§ **Exercise instructions**: Rewrite the listing below, replacing every "chart" with "graph" and leaving all else unchanged.
++++++++++
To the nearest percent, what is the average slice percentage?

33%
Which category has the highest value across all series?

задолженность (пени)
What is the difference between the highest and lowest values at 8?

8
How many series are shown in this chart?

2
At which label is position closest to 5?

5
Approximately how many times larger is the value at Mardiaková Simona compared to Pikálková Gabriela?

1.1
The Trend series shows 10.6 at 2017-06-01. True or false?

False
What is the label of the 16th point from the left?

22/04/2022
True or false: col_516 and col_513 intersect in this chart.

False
++++++++++
§ **Result**:
To the nearest percent, what is the average slice percentage?

33%
Which category has the highest value across all series?

задолженность (пени)
What is the difference between the highest and lowest values at 8?

8
How many series are shown in this graph?

2
At which label is position closest to 5?

5
Approximately how many times larger is the value at Mardiaková Simona compared to Pikálková Gabriela?

1.1
The Trend series shows 10.6 at 2017-06-01. True or false?

False
What is the label of the 16th point from the left?

22/04/2022
True or false: col_516 and col_513 intersect in this graph.

False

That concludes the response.